Reputation: 6160
Guys please confirm if my thinking is right.
Suppose I have a kernel function mykernel(double *array)
. I want the code inside the kernel to be executed 128-times. I can do this in two ways when invoking the kernel from host:
mykernel<<<128, 1>>>(myarray);
//or
mykernel<<<1, 128>>>(myarray);
With first invocation I will create 128 blocks, each running 1 thread. In second invocation I will create 1 block with 128 threads. But since the code inside kernel is working on the same array, it is more efficient to use the second invocation.
Am I a fool or should I stick to learning CUDA? :)
Upvotes: 2
Views: 1427
Reputation: 913
The most effective utilization of CUDA threads is in blocks of 32. These are called warps.
1 warp=32 threads.
So, model your code keeping this in mind.
Upvotes: 1
Reputation: 99
What do you mean execute 128 times? If you need to iterate over the array for 128 times and each iteration depends on the previous results then you need to chop up the array into reasonable pieces and run code then synchronize and repeat.

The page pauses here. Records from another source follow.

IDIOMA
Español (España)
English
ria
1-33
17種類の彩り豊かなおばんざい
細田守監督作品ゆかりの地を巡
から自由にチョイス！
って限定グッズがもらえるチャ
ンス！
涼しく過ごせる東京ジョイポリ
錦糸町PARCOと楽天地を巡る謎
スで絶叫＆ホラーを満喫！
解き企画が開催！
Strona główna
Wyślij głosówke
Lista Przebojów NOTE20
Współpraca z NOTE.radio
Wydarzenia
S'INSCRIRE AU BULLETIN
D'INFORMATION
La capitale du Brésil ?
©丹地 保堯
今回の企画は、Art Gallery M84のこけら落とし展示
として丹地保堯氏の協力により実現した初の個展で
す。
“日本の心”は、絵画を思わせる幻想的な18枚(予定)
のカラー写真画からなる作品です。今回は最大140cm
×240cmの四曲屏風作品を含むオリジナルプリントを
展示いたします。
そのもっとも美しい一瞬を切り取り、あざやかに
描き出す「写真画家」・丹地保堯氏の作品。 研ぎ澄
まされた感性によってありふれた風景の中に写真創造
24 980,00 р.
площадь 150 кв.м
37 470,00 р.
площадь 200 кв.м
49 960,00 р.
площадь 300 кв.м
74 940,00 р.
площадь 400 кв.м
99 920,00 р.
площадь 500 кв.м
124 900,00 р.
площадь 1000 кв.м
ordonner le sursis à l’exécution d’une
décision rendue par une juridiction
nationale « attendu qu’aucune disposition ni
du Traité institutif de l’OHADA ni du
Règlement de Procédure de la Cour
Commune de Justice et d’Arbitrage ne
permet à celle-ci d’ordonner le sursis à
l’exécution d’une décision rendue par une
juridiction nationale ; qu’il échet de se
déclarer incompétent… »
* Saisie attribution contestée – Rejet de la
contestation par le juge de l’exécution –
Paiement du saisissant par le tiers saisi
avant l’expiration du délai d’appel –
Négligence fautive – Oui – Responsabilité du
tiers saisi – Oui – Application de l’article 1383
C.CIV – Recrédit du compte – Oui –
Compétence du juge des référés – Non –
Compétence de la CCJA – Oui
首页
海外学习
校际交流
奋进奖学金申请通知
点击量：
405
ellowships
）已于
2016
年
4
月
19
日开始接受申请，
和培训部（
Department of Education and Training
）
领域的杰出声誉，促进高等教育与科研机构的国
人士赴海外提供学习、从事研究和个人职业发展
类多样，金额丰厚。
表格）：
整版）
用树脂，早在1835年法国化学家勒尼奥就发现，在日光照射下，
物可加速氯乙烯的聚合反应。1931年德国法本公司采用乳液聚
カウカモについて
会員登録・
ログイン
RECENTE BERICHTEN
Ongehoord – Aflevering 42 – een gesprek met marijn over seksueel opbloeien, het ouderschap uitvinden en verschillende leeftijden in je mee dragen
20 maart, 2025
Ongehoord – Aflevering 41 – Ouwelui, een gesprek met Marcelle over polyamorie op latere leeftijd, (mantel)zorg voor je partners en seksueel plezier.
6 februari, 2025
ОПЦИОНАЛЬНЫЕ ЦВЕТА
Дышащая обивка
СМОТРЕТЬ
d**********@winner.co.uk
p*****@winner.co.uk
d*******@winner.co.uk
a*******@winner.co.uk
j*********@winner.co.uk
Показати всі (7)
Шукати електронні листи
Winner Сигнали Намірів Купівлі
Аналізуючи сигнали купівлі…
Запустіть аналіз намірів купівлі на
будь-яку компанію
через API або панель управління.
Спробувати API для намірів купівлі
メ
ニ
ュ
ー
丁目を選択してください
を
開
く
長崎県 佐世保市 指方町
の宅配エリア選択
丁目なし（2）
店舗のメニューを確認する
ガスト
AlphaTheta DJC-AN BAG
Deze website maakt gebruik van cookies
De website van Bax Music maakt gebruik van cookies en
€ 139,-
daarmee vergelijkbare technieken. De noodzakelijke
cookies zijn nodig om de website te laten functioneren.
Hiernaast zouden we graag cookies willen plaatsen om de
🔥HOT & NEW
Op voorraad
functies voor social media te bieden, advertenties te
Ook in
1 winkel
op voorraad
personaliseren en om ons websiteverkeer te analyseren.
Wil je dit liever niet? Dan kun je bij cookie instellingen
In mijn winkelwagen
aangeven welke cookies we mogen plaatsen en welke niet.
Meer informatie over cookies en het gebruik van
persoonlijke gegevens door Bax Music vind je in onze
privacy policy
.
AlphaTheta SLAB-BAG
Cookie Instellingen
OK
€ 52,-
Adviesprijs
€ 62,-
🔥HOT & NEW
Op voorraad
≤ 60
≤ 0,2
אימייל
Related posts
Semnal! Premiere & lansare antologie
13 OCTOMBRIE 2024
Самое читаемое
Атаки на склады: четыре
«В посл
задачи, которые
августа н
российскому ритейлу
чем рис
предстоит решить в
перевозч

In general if you only have 128 elements then running them all in one block should be alright because the access to the memory may be faster.
Upvotes: 0
Reputation: 66
It depends. The first invocation will create multiple blocks, but each block will be too small to efficiently use the multiprocessors of your GPU (they're even smaller than the warp size). The second invocation won't make use of the multiple multiprocessors on your GPU. If you really only need 128 threads then I'd suggest you to try something along the lines of
mykernel<<<4, 32>>>(myarray);
But generally you'll need to benchmark your code with different parameters to optimize the performance anyway, YMMV.
Upvotes: 5